The expected answer comprises all lines from the entries that contain the string "right".

[[ GIVEN RECORDS open ]]

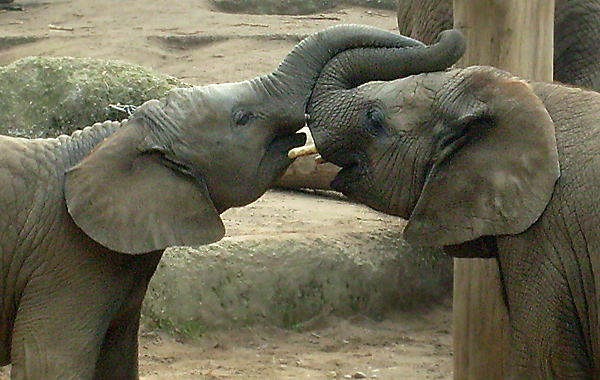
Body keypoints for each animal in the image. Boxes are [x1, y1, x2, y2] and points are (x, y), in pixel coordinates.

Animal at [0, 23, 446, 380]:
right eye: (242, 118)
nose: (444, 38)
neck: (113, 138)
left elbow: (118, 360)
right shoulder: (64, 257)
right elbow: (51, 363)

[[ GIVEN RECORDS closed ]]

§ RESPONSE TO THIS TASK
right eye: (242, 118)
right shoulder: (64, 257)
right elbow: (51, 363)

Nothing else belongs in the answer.